Aug 14, 2019 at 22:22 comment added Davislor @madscientist159 One of Ralf Brown’s books talks about obtaining an OEM MS-DOS developer’s package from Microsoft that included the .OBJ files. He wrote that it was just as good as having the source code: it gave him everything but the comments. Which were probably out-of-date and misleading anyway.
Aug 14, 2019 at 22:20 comment added Davislor @madscientist159 Agreed. That’s what I was getting at when I said they’d have been able to disassemble the binary. Knowing the variable and label names still helps.
Aug 14, 2019 at 20:53 comment added madscientist159 A little effort, yes, but in those days your source tended to be assembler anyway. It's not even in the same order of magnitude of effort as, for instance, trying to reverse engineer a complex C++ program from just the binary.
Aug 14, 2019 at 7:22 comment added Davislor Having the source code surely saved Phoenix at least a little effort reverse-engineering the software.

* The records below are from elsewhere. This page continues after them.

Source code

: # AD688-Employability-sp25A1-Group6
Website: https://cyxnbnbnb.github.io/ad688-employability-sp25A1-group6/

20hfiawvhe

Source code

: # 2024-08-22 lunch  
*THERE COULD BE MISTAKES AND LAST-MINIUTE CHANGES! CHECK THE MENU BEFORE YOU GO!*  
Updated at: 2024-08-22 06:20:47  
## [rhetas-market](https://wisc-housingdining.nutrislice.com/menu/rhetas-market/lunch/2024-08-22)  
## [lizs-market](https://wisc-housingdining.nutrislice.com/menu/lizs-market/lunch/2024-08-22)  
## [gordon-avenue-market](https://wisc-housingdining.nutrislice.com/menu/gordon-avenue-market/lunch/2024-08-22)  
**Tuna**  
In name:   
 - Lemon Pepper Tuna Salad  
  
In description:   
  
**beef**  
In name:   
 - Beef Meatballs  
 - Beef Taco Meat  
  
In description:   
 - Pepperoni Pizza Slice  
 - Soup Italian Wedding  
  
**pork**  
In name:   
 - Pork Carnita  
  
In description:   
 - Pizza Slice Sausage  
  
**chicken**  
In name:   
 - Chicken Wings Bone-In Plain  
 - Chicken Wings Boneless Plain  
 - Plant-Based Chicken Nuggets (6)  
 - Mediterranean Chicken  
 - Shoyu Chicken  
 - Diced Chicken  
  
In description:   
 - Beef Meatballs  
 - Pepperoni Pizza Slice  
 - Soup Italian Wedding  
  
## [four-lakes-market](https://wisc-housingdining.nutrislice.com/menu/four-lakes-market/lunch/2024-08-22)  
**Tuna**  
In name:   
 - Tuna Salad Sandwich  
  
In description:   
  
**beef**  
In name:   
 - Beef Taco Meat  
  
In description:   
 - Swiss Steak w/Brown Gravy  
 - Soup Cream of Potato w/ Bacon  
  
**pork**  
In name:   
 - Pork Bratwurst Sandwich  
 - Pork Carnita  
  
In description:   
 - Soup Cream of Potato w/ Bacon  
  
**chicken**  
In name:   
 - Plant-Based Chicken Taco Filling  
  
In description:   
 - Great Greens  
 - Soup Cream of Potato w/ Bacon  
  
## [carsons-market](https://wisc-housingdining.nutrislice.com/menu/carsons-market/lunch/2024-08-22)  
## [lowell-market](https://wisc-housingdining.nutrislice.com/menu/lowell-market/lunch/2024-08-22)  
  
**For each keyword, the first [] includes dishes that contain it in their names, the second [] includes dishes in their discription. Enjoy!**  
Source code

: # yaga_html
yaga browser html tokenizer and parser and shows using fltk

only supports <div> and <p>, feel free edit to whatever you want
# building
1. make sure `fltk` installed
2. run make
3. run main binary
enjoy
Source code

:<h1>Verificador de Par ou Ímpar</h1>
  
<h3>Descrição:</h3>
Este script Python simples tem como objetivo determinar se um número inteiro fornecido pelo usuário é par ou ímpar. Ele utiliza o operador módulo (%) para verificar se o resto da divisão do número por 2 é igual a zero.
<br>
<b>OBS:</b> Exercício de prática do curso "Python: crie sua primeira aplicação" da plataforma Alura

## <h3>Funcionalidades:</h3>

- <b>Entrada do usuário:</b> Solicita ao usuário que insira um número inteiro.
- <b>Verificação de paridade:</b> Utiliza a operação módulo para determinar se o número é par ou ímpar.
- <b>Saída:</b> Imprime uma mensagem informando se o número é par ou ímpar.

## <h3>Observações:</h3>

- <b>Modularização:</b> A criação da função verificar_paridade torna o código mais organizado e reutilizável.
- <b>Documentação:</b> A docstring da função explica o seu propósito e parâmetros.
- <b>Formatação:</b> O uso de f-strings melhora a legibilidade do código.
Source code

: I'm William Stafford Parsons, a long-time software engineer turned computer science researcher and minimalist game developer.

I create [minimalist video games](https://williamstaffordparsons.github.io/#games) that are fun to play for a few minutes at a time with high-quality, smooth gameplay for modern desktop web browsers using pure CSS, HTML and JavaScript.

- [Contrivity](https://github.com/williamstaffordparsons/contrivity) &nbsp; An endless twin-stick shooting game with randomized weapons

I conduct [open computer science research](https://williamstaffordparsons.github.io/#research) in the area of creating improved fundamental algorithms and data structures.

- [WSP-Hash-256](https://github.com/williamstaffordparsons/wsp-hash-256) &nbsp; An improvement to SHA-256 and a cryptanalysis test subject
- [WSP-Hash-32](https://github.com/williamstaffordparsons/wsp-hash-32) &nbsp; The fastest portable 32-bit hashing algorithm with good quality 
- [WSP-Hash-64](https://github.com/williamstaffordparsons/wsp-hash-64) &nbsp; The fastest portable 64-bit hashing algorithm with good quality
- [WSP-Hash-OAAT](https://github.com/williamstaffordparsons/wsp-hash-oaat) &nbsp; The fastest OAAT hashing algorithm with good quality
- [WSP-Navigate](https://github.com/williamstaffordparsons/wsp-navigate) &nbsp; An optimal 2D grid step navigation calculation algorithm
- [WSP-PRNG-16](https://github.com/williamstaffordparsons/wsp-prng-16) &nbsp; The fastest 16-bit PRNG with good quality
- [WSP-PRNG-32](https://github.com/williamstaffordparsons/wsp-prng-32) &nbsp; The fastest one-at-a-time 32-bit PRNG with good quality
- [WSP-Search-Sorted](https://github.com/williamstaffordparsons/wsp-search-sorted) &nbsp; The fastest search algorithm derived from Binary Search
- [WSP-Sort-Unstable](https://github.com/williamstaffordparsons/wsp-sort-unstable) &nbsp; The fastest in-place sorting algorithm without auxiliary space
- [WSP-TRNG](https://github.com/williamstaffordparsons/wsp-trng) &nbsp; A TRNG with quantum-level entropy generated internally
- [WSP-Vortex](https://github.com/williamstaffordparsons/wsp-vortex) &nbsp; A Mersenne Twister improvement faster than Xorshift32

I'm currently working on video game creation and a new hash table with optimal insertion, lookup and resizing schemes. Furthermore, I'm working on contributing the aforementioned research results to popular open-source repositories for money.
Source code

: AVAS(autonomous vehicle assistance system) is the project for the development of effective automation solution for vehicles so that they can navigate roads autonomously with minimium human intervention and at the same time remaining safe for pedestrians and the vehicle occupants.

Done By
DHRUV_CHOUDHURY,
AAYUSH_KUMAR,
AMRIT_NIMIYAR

Aug 14, 2019 at 7:13 comment added madscientist159 Should be noted that this approach would have worked even without source code. IBM stumbled with the PC in the early days (remember the PC Jr.?) and users had a voracious appetite for compatible hardware. That meant the clones could hit scales that IBM simply wasn't able to handle, at least not with ramp up time, and the clean room work on the BIOS was justified commercially. Even without source code this equation would not have changed.